High cholesterol: Woman lands in a hospital after drinking cranberry juice with statins, doctors explain how
Heart diseases, chronic and acute, are the most common cause of death globally claiming millions of lives every year. Heart diseases are often a consequence of high cholesterol, high blood pressure and lifestyle choices and habits such as smoking, alcohol intake, stress, sedentary lifestyle and obesity. Among these, cholesterol is one of the most serious factors as it does not have any early signs and symptoms and usually causes wreckage only after it aggravates beyond repair. Doctors recommend statins to manage high LDL levels – but according to experts, this drug cannot go well with all foods.
Statins, when it comes to the side effects, can cause spontaneous leaks of calcium within muscle cells and the outcome can be potentially fatal. In one such case, a woman landed in the hospital after intake of cranberry juice when she was prescribed a course of statins.
Cranberry juice has for long been relied upon to treat and prevent urinary tract infections (UTI). And studies also back the positive effects of it on the heart – but caution must be warranted when the juice is consumed with other drugs.
In the intestine, statins are metabolised by CYP3A which limits the amount of the drug that enters the blood. Cranberries can decrease how fast the body breaks down atorvastatin thereby increasing side effects. In 2012, Clinical Geriatrics reported the case of an elderly woman with comorbidities who was admitted to a hospital with hepatitis and rhabdomyolysis.

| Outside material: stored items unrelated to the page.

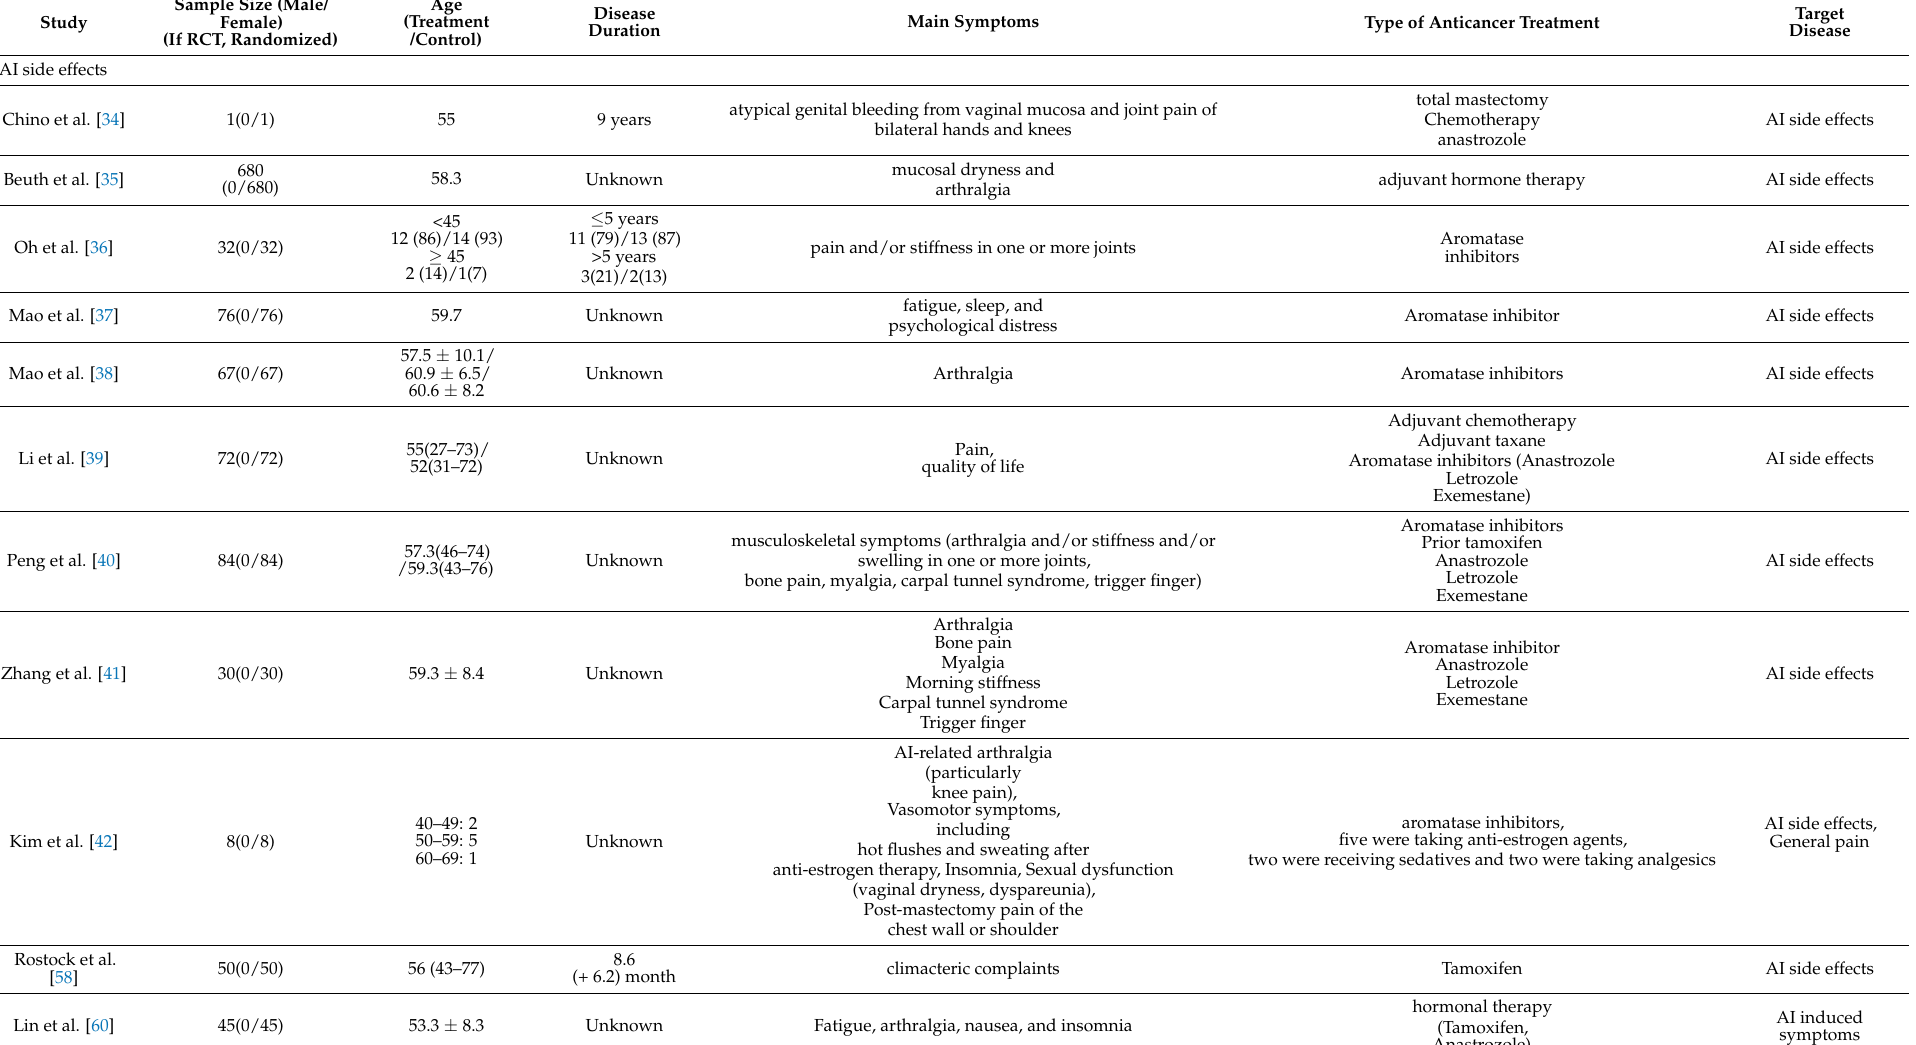
Table 5. Demographic and clinical characteristics of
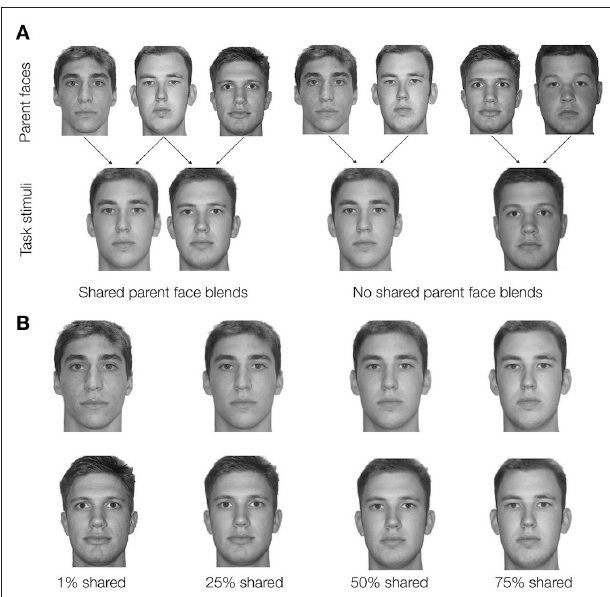
FIGURE 2 | (A) In Experiment 1, pairmate faces were blended to either share a parent face or have no shared parent face. Example unaltered parent faces (not shown during any phase of the experiment) are depicted in the top row. On the left, the faces are combined to make shared parent pairmates. On the right, a similar set of unaltered faces are blended to make no shared parent pairmates. Arrows indicate which parent faces would be blended to create task stimuli. All task stimuli in Experiment 1 were 50/50 blends of their parent faces. (B) In Experiment 2, all pairmate faces were blended with a shared parent face but the percentage of the shared parent face included in the final blend face varied parametrically (1%, 25%, 50%, or 75% shared parent). Here, an example Face 1 – Face 2 pair (the shared parent example from A) is shown at each of the four possible blend levels. The top row depicts an example Face 1 at each blend level. The bottom row depicts an example Face 2 at each blend level. In A and B , the same faces are shown for different levels of similarity to demonstrate how the blending process manipulates similarity. In the experiment, a given unaltered face would be part of only one Face 1 – Face 2 pairmate. All the faces depicted come from the Dallas Face Database ( Minear and Park,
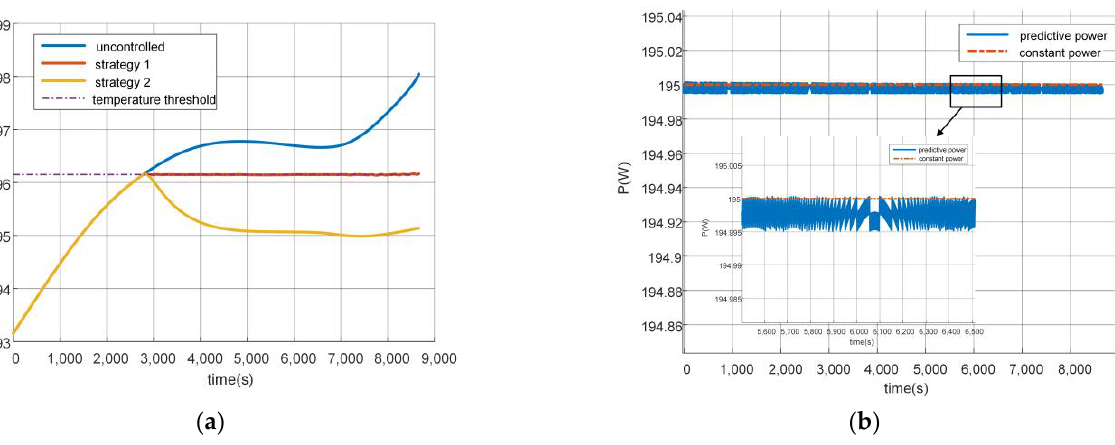
Figure 16. 195 W constant-power condition. ( a ) Temperature contrast. ( b ) Power comparison. Table 9. Simulation time per cycle for two strategies.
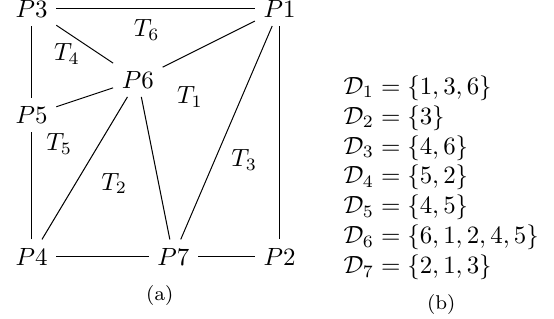
Figure 5: In 5a a top view of a TIN with vertices P l , l ∈ { 1 , . . . , 7 } is presented, and 5b shows the corresponding sets D l of indices to triangles which have P l as a common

Authors soon suspected that her condition was caused by an interaction between cranberry juice and simvastatin. The conclusion was drawn on the grounds that the patient’s medication had been stable for two years following the symptoms and the only change she made was adding cranberry juice in the diet. Another case study described a similar incident when a 45-year-old man took 40mg of atorvastatin daily for three years before suffering from hepatitis and rhabdomyolysis.
Some studies suggest that cranberry can decrease how quickly the liver metabolises medication which can raise the risk of potentially toxic reactions. However, as per Harvard Health, not all statins are affected equally by grapefruit juice. But the effect is not as severe with the whole fruit.
Disclaimer: Tips and suggestions mentioned in the article are for general information purposes only and should not be construed as professional medical advice. Always consult your doctor or a dietician before starting any fitness programme or making any changes to your diet.